Things are looking up for the UK economy, from the second half of 2020 there has been an increase in household savings – raising hopes for economic recovery this year.
Britain’s recovery during the second half of 2020 was much stronger than expected. This has been estimated by official figures; they suggest that households put away more money into savings than in the first half of 2020.
The ONS suggests the economy has expanded by 16.9% and 1.3% in the last two quarters of 2020. This displays a significant rise from 16.1% and 1% recorded in the first two quarters.
Disposable incomes were flat over the year, they rose by a mere 0.1% (post adjustments for inflation). However, the exceptional circumstances in 2020, lead to a lack of things to spend money on. This meant many households accumulated a level of savings that the ONS said was higher than it had previously expected.
The saving rate, which is measured as cash saved as a share of disposable income, increased from 14.3% in the third quarter of 2020 to 16.1% in the fourth quarter.
Investec Economist, Philip Shaw stated: “Our estimate of excess or pent-up savings now stands at £121bn, equivalent to close to 10% of total household consumption in cash terms last year.”

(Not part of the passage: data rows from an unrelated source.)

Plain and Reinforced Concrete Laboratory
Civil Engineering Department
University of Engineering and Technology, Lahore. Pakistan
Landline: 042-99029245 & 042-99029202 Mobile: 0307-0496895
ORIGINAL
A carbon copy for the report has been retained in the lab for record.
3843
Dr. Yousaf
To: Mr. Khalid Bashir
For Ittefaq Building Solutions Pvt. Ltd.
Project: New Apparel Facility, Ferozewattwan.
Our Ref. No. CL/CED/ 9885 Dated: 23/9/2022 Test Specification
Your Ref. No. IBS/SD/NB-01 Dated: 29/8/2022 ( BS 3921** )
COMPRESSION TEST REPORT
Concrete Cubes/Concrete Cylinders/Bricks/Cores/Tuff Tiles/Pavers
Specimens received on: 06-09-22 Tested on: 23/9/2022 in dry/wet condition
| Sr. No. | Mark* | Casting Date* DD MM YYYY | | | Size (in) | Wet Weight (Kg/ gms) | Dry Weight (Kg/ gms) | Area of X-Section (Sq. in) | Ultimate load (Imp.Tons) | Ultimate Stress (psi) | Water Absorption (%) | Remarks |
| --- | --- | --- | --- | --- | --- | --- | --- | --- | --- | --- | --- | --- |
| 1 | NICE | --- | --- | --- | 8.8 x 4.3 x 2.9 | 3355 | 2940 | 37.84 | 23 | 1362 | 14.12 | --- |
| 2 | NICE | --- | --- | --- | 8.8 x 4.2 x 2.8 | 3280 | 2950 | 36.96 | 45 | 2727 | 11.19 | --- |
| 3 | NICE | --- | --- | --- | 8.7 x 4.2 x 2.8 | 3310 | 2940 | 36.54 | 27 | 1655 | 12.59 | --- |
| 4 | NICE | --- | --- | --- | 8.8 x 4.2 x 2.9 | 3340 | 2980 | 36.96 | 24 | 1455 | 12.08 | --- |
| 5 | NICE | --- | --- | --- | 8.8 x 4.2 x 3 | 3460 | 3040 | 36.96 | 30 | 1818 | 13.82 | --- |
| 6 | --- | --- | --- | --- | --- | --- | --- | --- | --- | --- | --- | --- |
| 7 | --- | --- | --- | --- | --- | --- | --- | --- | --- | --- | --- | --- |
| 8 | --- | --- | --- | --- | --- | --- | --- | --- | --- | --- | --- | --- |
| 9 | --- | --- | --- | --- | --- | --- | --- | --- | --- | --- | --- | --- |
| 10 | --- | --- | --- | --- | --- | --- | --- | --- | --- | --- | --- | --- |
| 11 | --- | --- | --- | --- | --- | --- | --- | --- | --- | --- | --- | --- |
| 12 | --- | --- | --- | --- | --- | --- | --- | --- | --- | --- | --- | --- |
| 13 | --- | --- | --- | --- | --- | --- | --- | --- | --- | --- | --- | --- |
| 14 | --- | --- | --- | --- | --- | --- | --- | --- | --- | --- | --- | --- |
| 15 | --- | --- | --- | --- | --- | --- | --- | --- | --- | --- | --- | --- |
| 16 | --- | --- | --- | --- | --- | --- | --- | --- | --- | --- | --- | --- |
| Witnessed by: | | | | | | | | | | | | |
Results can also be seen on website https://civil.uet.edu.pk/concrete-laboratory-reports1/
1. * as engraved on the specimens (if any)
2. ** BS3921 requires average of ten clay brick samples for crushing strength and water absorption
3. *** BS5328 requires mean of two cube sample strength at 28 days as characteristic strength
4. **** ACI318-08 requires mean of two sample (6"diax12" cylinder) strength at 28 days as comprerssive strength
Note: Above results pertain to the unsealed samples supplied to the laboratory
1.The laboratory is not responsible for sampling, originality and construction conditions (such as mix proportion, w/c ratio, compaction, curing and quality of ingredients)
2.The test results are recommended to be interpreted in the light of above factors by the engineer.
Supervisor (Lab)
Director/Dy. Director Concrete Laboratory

Surveys undertaken by the Institute for Directors (IoD) and the British Chambers of Commerce (BCC) showed that most small and medium-sized business owners expected growth to accelerate during the year as consumers returned to high streets and face-to-face contact resumed.
The IoD suggested that businesses were beginning to onboard staff due to the increased optimism and expected growth.
Last year the 9.8% drop in GDP marked the sharpest decrease since official records began. Bank of England data demonstrates that it was the biggest fall since 1709. So, these latest ONS figures suggesting a boom in the UK economy is gladly welcomed.